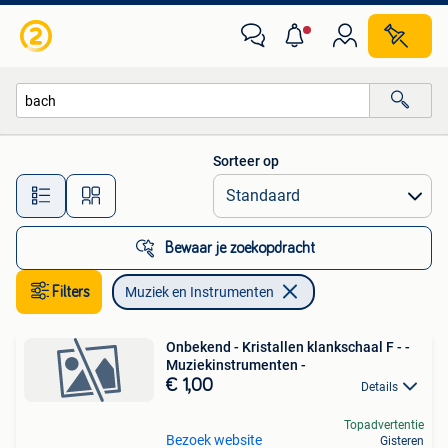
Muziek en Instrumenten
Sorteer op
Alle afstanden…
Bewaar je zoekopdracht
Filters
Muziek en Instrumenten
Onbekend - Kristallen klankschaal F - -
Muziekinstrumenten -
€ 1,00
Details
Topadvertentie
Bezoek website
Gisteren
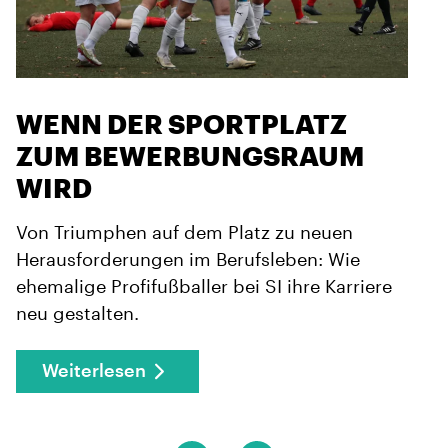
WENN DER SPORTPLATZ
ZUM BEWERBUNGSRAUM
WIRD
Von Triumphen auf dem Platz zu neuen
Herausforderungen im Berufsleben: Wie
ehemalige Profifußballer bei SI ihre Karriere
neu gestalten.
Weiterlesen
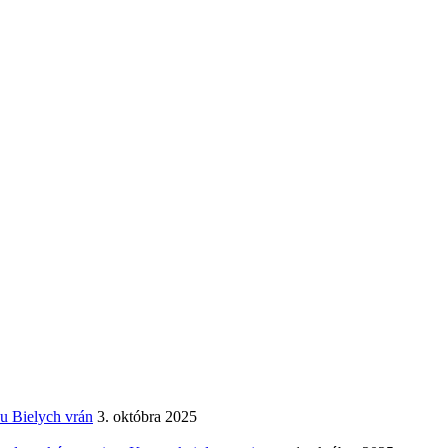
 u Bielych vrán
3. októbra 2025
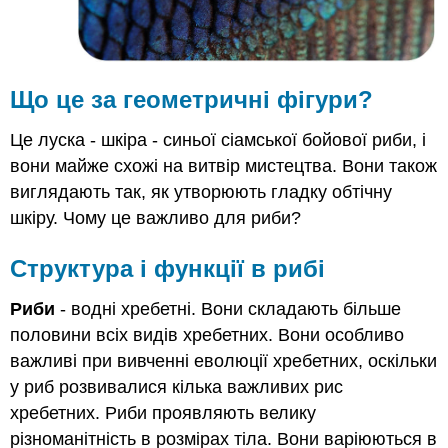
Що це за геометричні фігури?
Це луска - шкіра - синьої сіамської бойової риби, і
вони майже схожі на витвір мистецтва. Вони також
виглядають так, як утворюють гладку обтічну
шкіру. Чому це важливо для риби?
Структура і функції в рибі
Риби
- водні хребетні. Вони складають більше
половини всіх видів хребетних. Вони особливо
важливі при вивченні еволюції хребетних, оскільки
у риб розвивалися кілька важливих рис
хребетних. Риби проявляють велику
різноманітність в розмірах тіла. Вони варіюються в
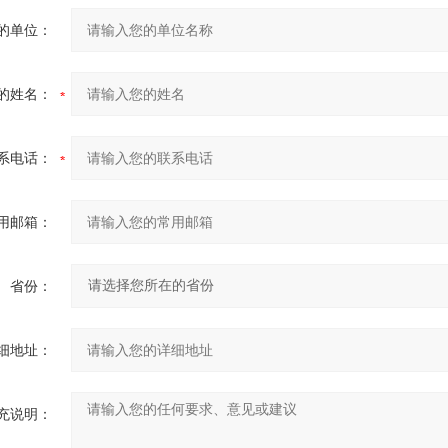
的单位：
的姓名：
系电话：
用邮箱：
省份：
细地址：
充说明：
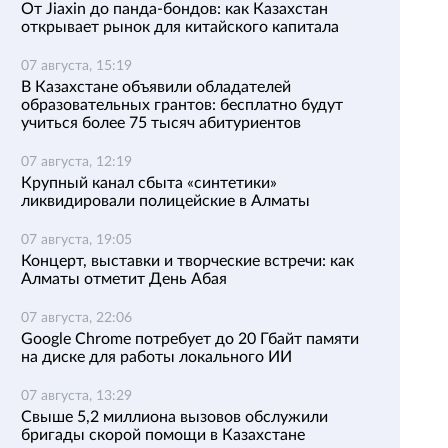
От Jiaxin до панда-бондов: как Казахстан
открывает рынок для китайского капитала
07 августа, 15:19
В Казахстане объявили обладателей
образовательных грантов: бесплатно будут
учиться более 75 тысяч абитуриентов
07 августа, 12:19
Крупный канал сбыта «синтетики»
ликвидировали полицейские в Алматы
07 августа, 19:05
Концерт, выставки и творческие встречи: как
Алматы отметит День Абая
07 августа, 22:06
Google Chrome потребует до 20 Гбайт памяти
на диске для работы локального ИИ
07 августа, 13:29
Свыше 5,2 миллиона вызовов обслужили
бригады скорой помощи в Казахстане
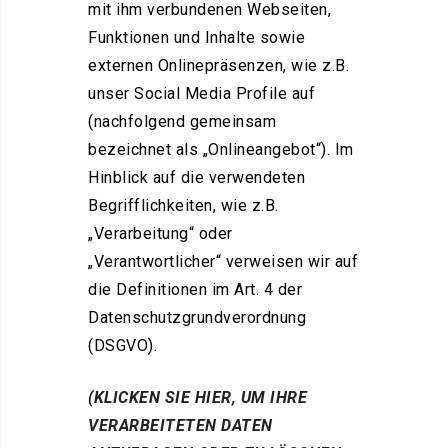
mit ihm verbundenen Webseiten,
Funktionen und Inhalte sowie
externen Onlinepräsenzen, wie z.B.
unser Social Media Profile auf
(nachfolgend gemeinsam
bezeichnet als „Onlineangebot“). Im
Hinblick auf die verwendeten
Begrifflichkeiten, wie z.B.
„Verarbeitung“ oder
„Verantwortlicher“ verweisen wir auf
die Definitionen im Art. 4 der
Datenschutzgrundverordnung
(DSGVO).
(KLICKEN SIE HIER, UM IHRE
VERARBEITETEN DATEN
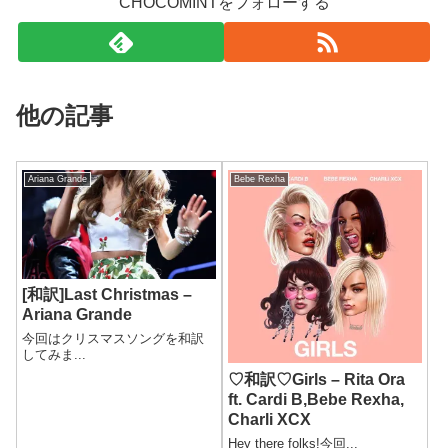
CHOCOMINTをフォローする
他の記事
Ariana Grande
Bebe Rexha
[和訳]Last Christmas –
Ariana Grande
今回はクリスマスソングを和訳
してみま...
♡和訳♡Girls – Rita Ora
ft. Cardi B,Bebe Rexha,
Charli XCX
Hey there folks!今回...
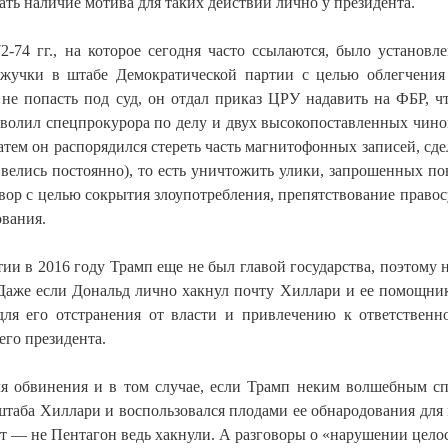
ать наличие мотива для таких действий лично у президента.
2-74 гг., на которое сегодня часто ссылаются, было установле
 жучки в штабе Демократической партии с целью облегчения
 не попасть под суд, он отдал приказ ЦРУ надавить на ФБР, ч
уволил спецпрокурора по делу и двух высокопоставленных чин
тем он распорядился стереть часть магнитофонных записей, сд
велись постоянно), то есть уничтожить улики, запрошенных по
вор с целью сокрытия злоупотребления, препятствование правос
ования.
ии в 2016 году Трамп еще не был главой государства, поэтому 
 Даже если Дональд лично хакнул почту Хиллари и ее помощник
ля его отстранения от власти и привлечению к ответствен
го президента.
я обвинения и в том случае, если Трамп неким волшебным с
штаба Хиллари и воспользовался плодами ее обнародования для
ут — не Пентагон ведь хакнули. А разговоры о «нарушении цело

==================================================

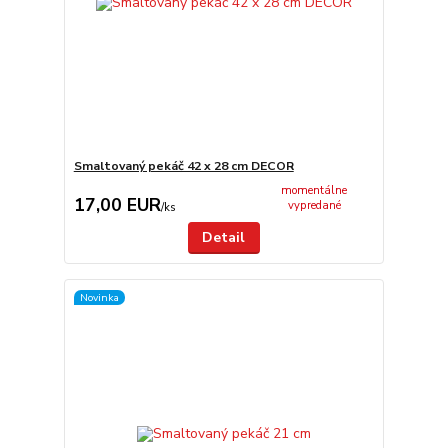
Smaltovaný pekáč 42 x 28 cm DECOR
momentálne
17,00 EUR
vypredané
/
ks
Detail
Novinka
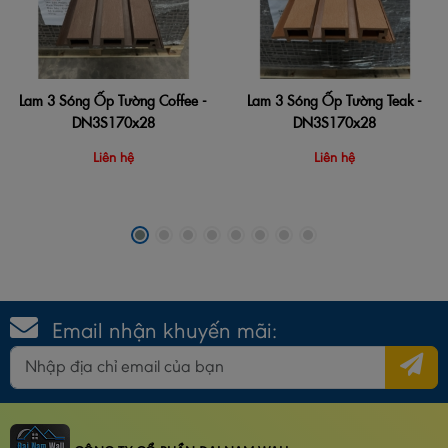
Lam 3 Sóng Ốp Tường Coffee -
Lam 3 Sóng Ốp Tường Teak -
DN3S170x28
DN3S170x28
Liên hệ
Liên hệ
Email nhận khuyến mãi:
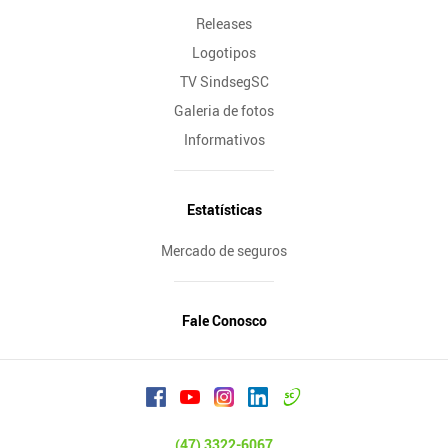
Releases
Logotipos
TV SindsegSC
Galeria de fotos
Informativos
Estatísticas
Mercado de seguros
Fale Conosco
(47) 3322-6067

==================================================

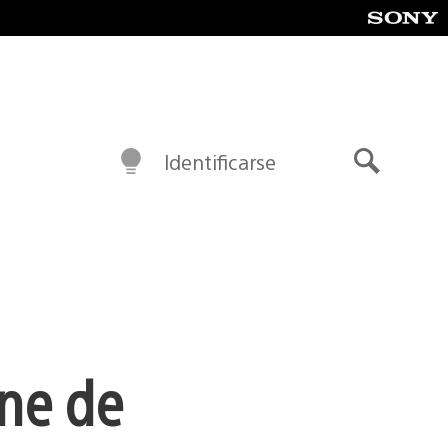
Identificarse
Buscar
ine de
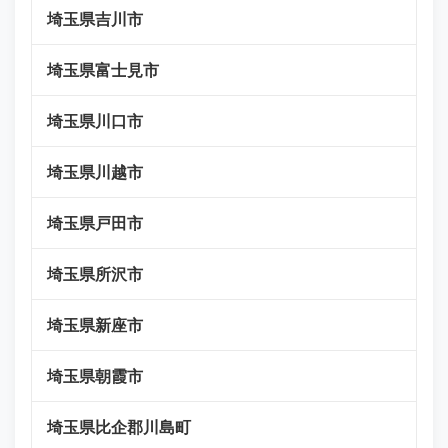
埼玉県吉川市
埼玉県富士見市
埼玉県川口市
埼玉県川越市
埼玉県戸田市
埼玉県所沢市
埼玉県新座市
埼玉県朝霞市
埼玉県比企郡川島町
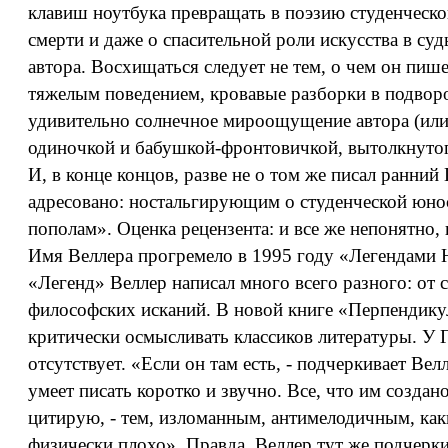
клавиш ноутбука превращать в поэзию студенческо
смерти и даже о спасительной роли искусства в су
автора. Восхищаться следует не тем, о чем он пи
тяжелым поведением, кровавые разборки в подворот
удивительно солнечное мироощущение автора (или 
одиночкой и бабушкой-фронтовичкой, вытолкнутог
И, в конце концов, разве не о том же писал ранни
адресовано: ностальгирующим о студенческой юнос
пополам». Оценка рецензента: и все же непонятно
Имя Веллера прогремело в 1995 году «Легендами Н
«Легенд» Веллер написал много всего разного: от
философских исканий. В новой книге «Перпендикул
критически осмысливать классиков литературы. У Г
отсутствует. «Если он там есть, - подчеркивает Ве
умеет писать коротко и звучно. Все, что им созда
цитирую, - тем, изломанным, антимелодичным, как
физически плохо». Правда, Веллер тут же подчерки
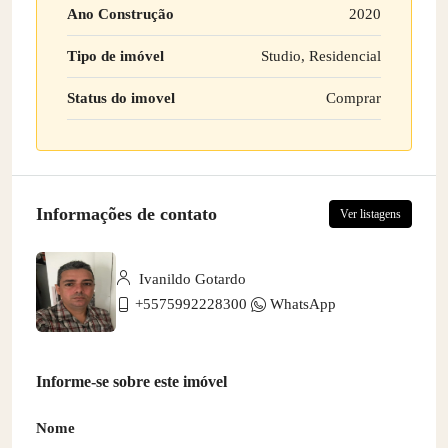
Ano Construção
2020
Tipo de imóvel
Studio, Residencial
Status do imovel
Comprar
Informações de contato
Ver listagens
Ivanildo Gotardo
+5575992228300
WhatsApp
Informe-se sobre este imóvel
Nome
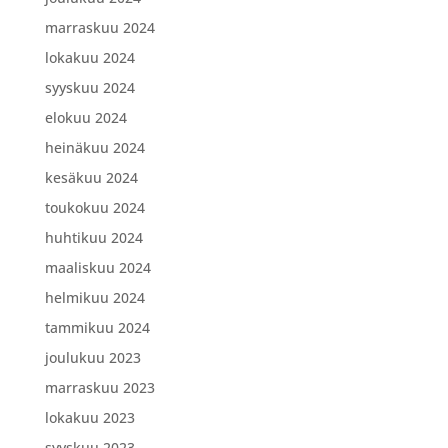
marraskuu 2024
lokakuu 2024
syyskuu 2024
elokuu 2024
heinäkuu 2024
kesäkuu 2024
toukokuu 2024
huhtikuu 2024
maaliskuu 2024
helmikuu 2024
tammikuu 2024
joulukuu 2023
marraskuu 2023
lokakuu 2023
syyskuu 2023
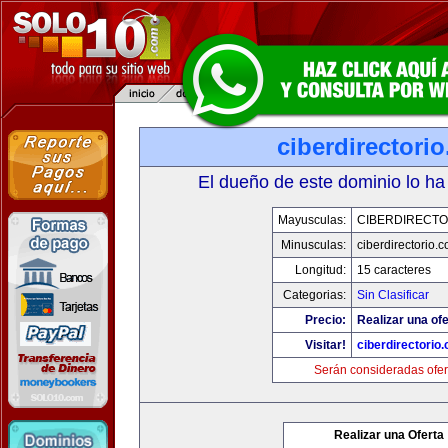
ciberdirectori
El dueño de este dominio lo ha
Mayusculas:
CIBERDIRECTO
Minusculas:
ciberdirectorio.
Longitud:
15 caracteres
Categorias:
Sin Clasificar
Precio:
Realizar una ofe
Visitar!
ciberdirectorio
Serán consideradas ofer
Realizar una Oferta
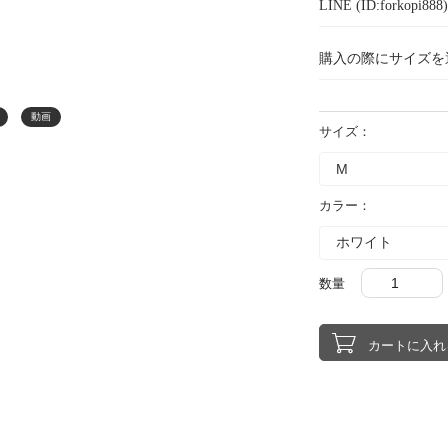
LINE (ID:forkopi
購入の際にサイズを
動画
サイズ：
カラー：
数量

==================================================

**What this task involves**
Copy out everything in the data from the line with "mit ihm verbundenen" down to the line with "Hey there folks!今回...", both of those lines included, word for word. Leave out the picture lines.

**Response area**
mit ihm verbundenen Webseiten,
Funktionen und Inhalte sowie
externen Onlinepräsenzen, wie z.B.
unser Social Media Profile auf
(nachfolgend gemeinsam
bezeichnet als „Onlineangebot“). Im
Hinblick auf die verwendeten
Begrifflichkeiten, wie z.B.
„Verarbeitung“ oder
„Verantwortlicher“ verweisen wir auf
die Definitionen im Art. 4 der
Datenschutzgrundverordnung
(DSGVO).
(KLICKEN SIE HIER, UM IHRE
VERARBEITETEN DATEN
CHOCOMINTをフォローする
他の記事
Ariana Grande
Bebe Rexha
[和訳]Last Christmas –
Ariana Grande
今回はクリスマスソングを和訳
してみま...
♡和訳♡Girls – Rita Ora
ft. Cardi B,Bebe Rexha,
Charli XCX
Hey there folks!今回...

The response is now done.